Search This Blog

Wednesday, February 17, 2016

Sorry Seems To Be The Hardest Word

The Shame Monster. Of course!
Yeah. Too true, too damn often!

From Jezebel:
Being called out on your shit is the worst. It can be humiliating, frustrating, and hurtful. When it happens, the natural reaction is often to be dismissive, defensive, or to complain that the other party just "doesn't get it/you/jokes". I say, go with that feeling. Because if lots of people are telling you that you're dead wrong, you definitely don't want to stop and examine why that is. It's like my dad says, "Sorry if you don't like hearing the truth, but...”
You know, your basic republican non-apology “apology.” My remarks were not meant to be insulting. I’m sorry if anyone misunderstood.

What’s so hard about saying a nice, clean, genuine I’m sorry? It just means that we admit that that we fucked up. For some of us, being wrong (admitting it and apologizing) feels like an indictment of our entire blessed character. The big bad SHAME Monster comes flying in. I understand. Like TOTALLY. I used to duck my responsibility for ill chosen words and stupid behavior too. Accepting my well deserved blame, being in the wrong freaked me out. I figured I’d be kicked off Friend Island permanently for even the smallest of infractions. Best not to cop to the crime, eh?

Ho, ho, ho, NOT so! The first time I offered up a clean, non-defensive mea culpa was revelational. Not only was I forgiven (immediately!) but my friend and I moved on, past the dreadful event. My hurtful words or deeds weren’t held over me like a buddy version Sword of Damocles.

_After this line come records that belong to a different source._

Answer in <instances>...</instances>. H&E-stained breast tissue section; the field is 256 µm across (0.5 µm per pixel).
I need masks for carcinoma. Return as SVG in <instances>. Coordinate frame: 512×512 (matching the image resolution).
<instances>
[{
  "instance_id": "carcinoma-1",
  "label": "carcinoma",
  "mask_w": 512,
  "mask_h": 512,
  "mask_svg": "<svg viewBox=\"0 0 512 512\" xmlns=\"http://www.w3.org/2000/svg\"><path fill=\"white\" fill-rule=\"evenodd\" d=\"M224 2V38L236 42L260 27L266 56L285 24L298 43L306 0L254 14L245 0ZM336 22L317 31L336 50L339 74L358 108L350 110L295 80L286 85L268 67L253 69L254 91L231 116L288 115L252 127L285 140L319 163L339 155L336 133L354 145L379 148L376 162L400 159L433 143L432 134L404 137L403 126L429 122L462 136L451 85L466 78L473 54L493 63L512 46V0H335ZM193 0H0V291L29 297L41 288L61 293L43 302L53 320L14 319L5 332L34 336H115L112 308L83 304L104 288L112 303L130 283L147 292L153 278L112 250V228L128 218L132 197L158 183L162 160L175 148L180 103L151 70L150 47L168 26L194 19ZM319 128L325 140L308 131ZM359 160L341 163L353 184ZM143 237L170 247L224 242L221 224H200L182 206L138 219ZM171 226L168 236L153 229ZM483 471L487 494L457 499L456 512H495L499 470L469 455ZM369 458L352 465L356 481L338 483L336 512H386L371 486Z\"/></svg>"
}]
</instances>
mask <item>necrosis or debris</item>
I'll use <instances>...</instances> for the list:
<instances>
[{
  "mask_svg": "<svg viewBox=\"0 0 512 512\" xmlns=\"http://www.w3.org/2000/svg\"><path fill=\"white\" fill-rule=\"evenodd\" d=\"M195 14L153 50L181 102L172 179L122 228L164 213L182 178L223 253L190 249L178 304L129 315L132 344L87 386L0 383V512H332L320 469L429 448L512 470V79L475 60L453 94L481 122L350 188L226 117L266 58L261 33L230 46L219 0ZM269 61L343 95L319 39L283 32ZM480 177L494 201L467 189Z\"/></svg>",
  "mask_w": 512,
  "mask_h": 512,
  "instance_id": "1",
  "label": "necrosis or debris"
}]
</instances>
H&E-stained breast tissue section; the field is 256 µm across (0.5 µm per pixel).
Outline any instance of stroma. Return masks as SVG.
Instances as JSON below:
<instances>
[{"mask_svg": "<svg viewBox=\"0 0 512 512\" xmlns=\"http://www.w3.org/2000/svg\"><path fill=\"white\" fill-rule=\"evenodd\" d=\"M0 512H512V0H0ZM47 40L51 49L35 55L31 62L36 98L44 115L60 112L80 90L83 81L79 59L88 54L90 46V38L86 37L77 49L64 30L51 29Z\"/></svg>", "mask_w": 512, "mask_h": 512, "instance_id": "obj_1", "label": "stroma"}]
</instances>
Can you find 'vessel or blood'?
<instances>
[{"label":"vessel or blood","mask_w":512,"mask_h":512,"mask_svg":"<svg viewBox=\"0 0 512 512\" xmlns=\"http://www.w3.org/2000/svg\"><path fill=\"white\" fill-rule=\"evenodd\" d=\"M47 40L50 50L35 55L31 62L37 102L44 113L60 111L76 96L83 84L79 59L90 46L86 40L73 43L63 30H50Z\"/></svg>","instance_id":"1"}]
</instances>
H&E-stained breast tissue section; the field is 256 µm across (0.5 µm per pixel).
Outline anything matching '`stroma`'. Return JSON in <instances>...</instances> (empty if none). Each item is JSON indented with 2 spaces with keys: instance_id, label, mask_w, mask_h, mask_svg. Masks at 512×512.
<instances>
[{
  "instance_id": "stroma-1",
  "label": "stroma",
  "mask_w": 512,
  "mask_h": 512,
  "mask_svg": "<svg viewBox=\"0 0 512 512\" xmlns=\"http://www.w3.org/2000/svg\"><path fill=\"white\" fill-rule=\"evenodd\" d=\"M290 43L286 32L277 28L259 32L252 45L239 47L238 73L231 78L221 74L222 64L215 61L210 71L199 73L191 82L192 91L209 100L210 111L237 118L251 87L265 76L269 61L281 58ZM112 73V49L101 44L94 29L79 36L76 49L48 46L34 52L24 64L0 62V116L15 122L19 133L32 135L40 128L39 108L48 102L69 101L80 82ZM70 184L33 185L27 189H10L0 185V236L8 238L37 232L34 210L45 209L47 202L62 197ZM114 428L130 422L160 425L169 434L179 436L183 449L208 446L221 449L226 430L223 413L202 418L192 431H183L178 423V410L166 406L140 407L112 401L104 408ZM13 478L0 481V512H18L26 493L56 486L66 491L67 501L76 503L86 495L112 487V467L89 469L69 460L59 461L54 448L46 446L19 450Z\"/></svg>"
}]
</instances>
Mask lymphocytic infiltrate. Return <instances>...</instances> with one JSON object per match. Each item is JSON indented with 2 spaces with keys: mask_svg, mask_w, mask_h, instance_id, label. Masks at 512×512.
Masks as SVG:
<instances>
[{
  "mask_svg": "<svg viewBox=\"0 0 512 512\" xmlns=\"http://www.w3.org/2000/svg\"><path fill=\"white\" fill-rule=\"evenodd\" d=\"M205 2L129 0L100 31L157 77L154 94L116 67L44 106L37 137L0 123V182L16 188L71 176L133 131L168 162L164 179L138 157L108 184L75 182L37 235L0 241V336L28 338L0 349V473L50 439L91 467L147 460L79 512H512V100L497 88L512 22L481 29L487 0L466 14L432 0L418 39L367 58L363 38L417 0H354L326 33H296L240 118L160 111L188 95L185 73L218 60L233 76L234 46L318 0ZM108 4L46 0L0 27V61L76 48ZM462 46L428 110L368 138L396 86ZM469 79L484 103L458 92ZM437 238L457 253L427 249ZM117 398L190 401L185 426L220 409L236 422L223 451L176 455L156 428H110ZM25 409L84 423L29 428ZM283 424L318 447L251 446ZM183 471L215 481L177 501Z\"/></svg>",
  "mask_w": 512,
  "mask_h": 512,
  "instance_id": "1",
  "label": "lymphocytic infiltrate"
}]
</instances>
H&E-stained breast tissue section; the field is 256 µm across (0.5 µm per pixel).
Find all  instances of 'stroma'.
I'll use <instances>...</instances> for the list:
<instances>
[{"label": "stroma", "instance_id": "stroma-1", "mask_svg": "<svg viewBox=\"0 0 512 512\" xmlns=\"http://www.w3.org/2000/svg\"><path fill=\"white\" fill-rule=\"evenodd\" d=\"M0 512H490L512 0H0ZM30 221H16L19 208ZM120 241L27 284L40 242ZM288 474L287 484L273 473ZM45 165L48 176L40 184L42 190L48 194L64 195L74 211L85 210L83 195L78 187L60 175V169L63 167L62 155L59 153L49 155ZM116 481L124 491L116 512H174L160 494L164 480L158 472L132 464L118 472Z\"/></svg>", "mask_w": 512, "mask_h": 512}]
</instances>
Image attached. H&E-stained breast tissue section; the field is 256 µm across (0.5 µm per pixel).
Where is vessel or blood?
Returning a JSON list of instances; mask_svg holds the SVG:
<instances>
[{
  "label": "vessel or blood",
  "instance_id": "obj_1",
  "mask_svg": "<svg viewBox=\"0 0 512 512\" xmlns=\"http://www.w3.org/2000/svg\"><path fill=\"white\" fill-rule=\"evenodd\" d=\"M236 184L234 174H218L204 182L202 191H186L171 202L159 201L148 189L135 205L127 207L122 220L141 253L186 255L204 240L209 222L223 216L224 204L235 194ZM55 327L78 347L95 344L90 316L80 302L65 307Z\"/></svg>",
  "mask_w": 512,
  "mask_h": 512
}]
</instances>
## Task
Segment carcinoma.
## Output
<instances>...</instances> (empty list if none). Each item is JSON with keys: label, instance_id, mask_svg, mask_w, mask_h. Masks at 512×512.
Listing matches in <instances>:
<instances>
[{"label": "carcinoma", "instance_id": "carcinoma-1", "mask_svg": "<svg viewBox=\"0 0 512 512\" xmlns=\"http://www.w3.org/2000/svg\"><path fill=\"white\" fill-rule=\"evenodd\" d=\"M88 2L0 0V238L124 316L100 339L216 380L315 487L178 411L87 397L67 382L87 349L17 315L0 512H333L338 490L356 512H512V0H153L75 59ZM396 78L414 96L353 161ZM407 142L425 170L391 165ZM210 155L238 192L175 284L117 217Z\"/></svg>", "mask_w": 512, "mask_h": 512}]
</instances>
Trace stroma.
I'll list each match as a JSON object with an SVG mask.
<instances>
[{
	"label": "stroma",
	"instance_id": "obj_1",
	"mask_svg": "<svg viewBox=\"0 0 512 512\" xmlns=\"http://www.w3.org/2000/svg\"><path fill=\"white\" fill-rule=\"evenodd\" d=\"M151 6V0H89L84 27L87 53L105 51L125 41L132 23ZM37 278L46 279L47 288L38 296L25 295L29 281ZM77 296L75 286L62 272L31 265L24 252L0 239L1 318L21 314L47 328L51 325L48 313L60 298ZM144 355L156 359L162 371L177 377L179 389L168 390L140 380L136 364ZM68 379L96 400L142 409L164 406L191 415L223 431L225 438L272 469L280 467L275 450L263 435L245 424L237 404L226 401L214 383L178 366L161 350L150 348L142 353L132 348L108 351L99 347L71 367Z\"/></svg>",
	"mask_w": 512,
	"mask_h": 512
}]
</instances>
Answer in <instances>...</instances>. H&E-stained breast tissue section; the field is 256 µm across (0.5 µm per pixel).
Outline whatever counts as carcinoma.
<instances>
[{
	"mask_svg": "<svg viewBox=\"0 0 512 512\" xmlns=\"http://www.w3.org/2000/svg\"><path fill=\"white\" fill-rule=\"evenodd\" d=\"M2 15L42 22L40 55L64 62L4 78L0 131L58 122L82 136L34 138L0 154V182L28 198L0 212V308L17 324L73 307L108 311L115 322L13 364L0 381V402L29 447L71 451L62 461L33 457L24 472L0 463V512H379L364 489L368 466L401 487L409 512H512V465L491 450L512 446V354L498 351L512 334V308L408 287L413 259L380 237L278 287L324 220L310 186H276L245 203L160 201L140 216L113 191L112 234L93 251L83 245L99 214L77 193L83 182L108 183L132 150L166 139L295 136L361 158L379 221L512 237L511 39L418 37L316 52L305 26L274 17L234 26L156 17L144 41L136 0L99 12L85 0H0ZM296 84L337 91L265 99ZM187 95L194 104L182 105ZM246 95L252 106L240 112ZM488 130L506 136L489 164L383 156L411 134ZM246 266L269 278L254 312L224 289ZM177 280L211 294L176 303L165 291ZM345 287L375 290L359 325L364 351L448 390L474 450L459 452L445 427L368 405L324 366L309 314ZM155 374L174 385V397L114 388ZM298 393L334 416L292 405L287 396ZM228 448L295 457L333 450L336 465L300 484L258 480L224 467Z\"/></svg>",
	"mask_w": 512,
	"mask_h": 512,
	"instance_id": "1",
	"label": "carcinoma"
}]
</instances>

FABULOUS! A brill learning experience is what it was. Not everyone who's visited by the Shame Monster gets this though.

If the Insulter is the stone oblivious type it's unlikely the Insultee’s gonna see any remorse action coming their way. That rascally antagonizer might be the sort with a diamond hard I’m-always-right carapace. You might actually hear them recite that Marilyn Monroe line.

Honest to Bast someone once proudly proclaimed that to me. It was all I could do to keep myself from snapping Babe, you’re not a bad person but you’re no Monroe. Grow the fuck up and take responsibility for your egregious shit! But I didn’t. No point. My words would never have gotten past her armor.

One twist on the non-apology apology is the You know me better than that or You know I would never do/say something like that defense. What this does is turn the sitch around so the person who was insulted or taken advantage of ends up apologizing. Oh you’re right, I know you didn’t mean that the way it sounded. Of course you’d NEVER take advantage...

                                                                                          Yeah, that shit don’t fly.
I may know a person very well BUT, at the same time, I fully understand that we pathetic humans are entirely capable of dimwitted behavior with our loved ones. As much as the friend may love and respect me/you, he/she just didn’t think through their actions or words before putting worst foot forward.

My pal Joe says that I’m very direct. It’s true. I’m not, generally, shy about calling out friends, strangers and co-workers on bullshit behavior. At the same time, I’m not inclined to confront certain people. Why not? History. It's shown that they don’t respond as I'd wish—non-defensive open hearted discussion isn’t possible. Not, for whatever reason, with me at any rate.

Just FYI—the only ones who get to walk all over me with impunity are Coco and Rocco. I fucking KNOW who’s the boss of me!